Quotes from Theodore Roosevelt
The greatest gift life has to offer is the opportunity to work hard at work worth doing.
- Theodore Roosevelt
It may be true that he travels farthest who travels alone, but the goal thus reached is not worth reaching.
- Theodore Roosevelt
I can do one of two things. I can be President of the United States or I can control Alice Roosevelt. (His 19-year-old daughter.) I cannot possibly do both.
- Theodore Roosevelt
The credit belongs to the man who is actually in the arena, whose face is marred by dust and sweat and blood, who knows the great enthusiasms, the great devotions, and spends himself in a worthy cause; who at best, if he wins, knows the thrills of high achievement, and, if he fails, at least fails daring greatly, so that his place shall never be with those cold and timid souls who know neither victory or defeat.
- Theodore Roosevelt
I have a perfect horror of words that are not backed up by deeds.
- Theodore Roosevelt
Justice consists not in being neutral between right and wrong, but finding out the right and upholding it, wherever found, against the wrong.
- Theodore Roosevelt
To educate a man in mind and not in morals is to educate a menace to society.
- Theodore Roosevelt
Nobody cares how much you know, until they know how much you care.
- Theodore Roosevelt
Let the watchwords of all our people be the old familiar watchwords of honesty, decency, fair-dealing, and commonsense."... "We must treat each man on his worth and merits as a man.
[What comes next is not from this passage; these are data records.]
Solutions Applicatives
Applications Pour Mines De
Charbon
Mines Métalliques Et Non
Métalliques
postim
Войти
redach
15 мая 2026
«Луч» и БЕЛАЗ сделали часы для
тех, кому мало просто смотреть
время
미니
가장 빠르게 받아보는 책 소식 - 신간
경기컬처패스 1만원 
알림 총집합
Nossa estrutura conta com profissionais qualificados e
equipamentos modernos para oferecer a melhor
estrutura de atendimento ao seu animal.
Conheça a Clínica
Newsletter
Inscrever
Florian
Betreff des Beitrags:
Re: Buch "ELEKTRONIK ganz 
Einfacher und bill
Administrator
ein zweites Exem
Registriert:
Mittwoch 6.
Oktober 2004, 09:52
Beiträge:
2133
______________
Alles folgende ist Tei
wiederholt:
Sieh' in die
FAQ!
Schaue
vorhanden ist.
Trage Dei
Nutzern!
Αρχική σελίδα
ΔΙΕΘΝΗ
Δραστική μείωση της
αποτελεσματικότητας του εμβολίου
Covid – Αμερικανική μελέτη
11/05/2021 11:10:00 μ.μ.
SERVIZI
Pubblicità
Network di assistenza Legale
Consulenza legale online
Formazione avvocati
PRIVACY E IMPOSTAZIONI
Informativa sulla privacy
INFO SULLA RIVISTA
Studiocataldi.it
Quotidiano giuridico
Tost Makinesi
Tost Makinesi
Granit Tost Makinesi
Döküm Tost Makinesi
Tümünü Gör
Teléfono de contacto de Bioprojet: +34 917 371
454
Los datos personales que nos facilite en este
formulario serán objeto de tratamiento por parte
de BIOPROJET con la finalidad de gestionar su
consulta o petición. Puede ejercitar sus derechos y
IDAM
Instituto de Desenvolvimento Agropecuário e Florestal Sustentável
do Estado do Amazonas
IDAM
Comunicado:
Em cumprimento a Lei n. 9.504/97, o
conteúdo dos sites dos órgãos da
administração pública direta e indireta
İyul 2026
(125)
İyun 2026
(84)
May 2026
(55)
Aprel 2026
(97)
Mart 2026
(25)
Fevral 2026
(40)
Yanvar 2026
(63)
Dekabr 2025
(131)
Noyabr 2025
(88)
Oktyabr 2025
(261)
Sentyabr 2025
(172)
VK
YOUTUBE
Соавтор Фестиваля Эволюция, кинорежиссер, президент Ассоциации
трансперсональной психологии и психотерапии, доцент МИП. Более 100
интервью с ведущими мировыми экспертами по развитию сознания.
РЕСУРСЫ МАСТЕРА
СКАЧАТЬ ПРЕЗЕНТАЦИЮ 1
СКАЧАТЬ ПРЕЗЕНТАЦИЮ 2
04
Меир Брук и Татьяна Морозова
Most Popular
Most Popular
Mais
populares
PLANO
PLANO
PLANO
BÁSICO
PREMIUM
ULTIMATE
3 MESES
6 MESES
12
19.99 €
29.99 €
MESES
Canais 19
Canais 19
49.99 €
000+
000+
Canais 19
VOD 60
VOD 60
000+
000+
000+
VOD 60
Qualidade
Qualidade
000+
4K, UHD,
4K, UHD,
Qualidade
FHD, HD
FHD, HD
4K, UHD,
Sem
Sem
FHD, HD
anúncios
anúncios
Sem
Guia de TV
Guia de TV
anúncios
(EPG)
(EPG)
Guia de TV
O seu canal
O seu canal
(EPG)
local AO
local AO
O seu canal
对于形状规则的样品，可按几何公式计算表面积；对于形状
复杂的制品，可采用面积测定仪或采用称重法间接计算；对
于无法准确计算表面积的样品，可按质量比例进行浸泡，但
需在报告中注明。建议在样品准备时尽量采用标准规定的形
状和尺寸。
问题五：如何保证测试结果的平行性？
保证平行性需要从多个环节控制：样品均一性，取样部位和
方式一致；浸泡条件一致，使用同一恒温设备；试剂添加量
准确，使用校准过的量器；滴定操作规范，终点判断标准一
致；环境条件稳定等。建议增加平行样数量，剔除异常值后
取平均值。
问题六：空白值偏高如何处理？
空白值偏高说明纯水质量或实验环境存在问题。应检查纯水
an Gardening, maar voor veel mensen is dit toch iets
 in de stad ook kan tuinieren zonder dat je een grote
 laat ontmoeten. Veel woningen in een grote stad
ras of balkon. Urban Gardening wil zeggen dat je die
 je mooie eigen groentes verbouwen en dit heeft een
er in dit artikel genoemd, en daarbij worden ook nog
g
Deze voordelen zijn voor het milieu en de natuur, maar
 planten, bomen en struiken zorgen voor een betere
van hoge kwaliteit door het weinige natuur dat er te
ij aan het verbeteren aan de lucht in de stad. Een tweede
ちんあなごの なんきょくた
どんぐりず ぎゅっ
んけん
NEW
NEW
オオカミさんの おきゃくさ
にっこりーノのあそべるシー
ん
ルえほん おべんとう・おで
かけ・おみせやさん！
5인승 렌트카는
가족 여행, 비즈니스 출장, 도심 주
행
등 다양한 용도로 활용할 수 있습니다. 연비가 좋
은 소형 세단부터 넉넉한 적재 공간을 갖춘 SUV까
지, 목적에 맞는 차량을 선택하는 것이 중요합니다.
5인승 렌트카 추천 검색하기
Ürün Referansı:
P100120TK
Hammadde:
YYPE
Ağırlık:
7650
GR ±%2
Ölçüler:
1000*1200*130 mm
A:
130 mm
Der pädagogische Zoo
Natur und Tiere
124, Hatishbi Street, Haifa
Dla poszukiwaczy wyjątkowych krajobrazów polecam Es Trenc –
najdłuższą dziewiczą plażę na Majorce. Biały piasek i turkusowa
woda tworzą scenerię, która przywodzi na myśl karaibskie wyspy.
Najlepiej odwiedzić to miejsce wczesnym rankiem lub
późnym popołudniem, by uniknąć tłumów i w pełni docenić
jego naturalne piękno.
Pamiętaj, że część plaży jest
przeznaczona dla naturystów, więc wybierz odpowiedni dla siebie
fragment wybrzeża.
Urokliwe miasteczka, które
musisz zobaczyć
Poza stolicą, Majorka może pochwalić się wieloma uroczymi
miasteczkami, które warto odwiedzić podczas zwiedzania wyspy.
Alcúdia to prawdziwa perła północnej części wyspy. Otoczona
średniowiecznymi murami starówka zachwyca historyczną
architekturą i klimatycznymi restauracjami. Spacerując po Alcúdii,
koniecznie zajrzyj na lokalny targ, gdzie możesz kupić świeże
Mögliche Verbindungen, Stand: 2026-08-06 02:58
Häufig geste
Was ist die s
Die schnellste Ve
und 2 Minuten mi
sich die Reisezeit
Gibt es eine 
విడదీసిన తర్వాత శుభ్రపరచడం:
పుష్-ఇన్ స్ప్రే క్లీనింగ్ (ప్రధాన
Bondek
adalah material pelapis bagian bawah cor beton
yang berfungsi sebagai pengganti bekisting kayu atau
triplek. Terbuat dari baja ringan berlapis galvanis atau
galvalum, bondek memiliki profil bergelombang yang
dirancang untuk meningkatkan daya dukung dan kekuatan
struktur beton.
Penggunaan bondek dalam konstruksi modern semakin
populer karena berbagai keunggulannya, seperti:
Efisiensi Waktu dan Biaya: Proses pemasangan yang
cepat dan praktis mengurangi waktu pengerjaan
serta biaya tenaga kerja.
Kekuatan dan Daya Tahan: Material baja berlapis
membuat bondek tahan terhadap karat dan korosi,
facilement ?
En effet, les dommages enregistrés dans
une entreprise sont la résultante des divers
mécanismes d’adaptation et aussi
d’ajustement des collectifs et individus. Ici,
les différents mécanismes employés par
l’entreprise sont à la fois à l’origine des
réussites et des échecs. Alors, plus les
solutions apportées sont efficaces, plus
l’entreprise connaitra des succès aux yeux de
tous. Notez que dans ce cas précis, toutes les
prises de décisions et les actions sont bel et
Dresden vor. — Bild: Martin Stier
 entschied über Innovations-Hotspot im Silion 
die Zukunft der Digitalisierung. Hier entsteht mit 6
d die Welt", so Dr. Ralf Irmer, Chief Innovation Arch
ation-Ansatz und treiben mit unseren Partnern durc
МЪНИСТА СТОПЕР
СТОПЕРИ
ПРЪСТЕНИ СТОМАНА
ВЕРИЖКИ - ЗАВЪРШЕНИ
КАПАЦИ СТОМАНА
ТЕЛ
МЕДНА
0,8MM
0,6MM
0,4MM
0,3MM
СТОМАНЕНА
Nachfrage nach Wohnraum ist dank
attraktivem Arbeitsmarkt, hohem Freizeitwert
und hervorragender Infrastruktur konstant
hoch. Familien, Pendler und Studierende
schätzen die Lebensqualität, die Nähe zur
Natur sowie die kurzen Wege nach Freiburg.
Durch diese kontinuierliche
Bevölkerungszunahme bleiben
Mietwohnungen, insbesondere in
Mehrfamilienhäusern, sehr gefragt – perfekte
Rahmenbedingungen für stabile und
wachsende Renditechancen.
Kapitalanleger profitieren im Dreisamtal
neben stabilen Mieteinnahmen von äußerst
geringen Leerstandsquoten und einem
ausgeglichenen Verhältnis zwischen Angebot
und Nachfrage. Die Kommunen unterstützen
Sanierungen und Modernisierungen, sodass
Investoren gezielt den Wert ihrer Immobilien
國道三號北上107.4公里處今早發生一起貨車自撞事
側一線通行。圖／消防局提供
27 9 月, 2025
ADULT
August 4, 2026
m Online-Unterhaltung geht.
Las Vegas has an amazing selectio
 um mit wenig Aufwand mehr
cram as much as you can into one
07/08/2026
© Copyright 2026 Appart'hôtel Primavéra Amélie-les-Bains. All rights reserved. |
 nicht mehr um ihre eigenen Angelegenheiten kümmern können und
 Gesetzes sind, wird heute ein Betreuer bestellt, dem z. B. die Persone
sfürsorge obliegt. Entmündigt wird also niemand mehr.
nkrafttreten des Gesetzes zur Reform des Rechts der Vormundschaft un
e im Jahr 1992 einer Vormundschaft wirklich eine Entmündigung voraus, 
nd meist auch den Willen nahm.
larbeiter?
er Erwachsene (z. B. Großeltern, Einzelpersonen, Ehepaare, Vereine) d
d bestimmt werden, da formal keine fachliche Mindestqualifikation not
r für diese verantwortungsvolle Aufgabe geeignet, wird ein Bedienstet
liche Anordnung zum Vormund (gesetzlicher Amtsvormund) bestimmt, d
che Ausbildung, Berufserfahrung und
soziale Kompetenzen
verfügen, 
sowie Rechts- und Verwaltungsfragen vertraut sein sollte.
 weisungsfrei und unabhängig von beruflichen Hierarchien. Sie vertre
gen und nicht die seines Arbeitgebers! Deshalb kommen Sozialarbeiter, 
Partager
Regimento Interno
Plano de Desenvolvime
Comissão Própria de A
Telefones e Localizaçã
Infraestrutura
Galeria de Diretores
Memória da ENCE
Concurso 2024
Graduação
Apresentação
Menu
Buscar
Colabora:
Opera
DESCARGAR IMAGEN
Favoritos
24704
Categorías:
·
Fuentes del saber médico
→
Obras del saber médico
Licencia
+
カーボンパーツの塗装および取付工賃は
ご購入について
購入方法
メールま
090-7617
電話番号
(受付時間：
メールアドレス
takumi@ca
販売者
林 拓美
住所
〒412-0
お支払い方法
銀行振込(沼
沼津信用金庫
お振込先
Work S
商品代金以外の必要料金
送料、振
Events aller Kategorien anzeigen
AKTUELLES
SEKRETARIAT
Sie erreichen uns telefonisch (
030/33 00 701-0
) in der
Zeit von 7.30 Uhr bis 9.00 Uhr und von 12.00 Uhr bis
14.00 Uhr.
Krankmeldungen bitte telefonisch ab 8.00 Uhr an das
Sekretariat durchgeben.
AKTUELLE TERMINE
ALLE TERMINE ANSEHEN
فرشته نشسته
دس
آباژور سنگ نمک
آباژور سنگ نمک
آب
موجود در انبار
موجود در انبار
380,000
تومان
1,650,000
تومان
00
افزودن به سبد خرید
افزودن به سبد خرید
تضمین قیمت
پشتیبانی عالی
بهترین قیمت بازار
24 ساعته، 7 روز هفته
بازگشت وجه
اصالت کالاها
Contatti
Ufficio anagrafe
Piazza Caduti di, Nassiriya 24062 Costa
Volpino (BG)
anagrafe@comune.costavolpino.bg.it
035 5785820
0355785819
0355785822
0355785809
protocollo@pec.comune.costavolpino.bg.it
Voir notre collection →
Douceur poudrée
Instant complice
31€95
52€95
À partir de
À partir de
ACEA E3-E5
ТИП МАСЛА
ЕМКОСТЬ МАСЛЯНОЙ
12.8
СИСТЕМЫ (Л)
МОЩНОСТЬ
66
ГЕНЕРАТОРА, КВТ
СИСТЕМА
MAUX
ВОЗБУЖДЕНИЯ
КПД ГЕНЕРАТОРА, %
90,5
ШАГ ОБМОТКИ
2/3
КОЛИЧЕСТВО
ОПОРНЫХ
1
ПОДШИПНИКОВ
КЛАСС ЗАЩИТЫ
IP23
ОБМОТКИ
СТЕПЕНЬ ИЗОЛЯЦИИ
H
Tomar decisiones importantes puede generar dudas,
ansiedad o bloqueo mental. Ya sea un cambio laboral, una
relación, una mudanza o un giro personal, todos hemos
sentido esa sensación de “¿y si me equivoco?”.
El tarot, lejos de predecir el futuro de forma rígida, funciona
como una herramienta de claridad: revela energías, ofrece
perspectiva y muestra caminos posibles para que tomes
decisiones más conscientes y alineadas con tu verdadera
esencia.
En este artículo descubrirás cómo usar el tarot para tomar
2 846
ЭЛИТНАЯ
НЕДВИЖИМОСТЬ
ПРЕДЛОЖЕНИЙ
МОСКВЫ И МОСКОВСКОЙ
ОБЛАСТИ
We must see that each is given a square deal, because he is entitled to no more and should receive no less.""The welfare of each of us is dependent fundamentally upon the welfare of all of us.
- Theodore Roosevelt
It was a pleasure to deal with a man of high ideals, who scorned everything mean and base, and who possessed those robust and hardy qualities of body and mind, for the lack of which no merely negative virtue can ever atone.
- Theodore Roosevelt
If there is one tendency of the day which more than any other is unhealthy and undesirable, it is the tendency to deify mere "smartness," unaccompanied by a sense of moral accountability. We shall never make our republic what it should be until as a people we thoroughly understand and put in practice the doctrine that success is abhorrent if attained by the sacrifice of the fundamental principles of morality.
- Theodore Roosevelt
Nine tenths of wisdom consists in being wise in time.